* **Aim of the task**
Extend the passage below on modeling nitrate leaching from farm paddocks, picking up after its final sentence.

----- Text

The major interest of the stake-holders in the programme ultimately is the nitrate concentration in groundwater. To be able to calculate that we need estimates of both the amount of nitrate entering the groundwater system and the amount of water flowing through it. The latter is the hydrological part of the programme and is addressed in AquiferSim. The former part depends on processes mostly at the surface and in the root zone. Crops and pastures are by far the biggest sink for water and N at the paddock and farm scale, and the size of the sink will depend very much on the amount of production. That means that any system for assessing N leaching needs to be able to estimate production as well as N evolution and transport. The best place to start is with a crop model. That will provide the first link in the chain of models that scale up from patch (LUCI) through farms (FarmSim) to the landscape (AquiferSim).

The LUCI framework model (LFM) is, in concept, a model of a flat paddock that can be started arbitrarily, run for an arbitrary time with any sequence of crops and pastures while keeping track of the state of the system and the leakage from it. It must produce crops or pastures, calculate the fate of fertiliser N, calculate the losses and gains of organic carbon and N and calculate mineralisation. It provides the basis for the individual paddocks in FarmSim. Our starting point was the wheat model Sirius (Jamieson et al., 1998b; Jamieson and Semenov, 2000). It contains the essential elements: a soil percolation and leaching model based on the cascade model of Addiscott and Whitmore (1991), a crop model incorporating responses to water and N, and a system for dealing with daily weather data. The original model was designed to run within a single season and used a simplified N mineralisation model that was appropriate to the lifetime of a wheat crop but not to a long sequence of seasons. So our sequence of tasks was:

  • disentangle the crop, soil and weather models into individual objects;
  • add a soil organic matter cycling model based on SOCRATES (Grace and Ladd, 1995) and CENTURY (Metherell et al., 1993) and test it against the simplified model;
  • add other crops and pastures;
  • change the timing constraints and add a fallow period between crops.

We have made substantial progress on all of these tasks, so that the LFM can now run sequences that include wheat, potatoes, maize and peas. Further models, including ryegrass/cover pasture, forage brassicas of two types (leafy and stemmy) are under development and will join the suite of models that make up the LUCI framework model (Wilson et al., 2004; Zyskowski et al. 2004).

----------
----- Provided material

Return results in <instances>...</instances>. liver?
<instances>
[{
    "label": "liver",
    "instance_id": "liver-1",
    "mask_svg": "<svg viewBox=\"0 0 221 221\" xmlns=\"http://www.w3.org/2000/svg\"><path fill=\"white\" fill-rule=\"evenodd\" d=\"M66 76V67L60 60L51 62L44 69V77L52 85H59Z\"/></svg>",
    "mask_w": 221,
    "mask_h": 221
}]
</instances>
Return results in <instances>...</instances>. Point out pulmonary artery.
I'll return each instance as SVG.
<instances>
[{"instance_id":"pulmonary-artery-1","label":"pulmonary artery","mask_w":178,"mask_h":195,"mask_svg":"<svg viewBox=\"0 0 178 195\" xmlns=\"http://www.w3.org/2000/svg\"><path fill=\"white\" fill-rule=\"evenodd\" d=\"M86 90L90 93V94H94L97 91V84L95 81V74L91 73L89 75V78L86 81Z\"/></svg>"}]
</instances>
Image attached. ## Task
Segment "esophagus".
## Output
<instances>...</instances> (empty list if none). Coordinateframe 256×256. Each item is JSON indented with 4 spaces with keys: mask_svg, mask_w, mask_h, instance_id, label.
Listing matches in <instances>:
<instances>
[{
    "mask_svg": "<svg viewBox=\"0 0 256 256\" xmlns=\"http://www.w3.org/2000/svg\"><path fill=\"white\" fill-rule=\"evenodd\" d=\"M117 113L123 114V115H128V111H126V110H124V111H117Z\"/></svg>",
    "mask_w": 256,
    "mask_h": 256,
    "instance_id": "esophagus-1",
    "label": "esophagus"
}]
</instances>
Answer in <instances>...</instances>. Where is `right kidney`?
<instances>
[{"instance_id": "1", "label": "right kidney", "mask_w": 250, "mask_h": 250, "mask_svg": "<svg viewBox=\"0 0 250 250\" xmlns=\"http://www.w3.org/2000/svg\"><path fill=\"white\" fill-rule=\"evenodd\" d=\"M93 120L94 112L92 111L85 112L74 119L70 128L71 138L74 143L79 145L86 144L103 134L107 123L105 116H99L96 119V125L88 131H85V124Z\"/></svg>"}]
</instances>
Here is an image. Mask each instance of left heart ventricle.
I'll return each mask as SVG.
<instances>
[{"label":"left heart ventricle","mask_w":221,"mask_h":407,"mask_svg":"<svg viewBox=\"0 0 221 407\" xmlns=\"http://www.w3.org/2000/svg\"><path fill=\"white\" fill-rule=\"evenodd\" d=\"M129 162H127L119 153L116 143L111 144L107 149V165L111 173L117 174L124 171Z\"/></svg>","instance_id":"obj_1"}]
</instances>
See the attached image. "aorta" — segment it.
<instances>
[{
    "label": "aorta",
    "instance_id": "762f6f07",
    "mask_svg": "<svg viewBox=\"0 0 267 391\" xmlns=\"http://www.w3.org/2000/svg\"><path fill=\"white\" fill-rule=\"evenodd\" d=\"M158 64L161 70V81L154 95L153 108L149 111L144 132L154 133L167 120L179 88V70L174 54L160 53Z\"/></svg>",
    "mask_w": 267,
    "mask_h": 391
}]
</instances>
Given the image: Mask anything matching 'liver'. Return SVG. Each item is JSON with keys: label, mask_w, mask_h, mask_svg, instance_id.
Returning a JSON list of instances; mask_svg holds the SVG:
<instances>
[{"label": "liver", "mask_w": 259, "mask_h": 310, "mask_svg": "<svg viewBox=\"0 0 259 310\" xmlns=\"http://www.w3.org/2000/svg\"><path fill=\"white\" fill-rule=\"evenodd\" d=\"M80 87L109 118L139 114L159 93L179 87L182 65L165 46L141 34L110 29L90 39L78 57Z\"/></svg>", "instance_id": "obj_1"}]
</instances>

----------

* **Output of the task**
Decision Support Systems

In parallel with the development of the LUCI framework model, itself designed to be part of IRAP (for use by policy analysts), we have been developing farm decision support systems (DSS) aimed at improving the management at the scale of a paddock . These DSSs are made up of the same models but packed so that they are very easy to use. The earliest of these was the Sirius Wheat Calculator (Armour et al., 2002), which was joined very quickly by the Potato Calculator (Jamieson et al., 2003). These have been disseminated and tested by growers through projects funded by end-user groups (NZ Foundation for Arable Research - FAR, New Zealand Vegetable and Potato Growers Federation - HortNZ), industry groups (Ballance AgriNutrients) and the New Zealand MAF Sustainable Farming fund. They have been generally well received by these groups and have some enthusiastic farmer champions. The first two have been joined by a maize calculator, known as AmaizeN, whose implementation and testing are similarly supported by FAR, fertiliser companies and the Sustainable Farming Fund.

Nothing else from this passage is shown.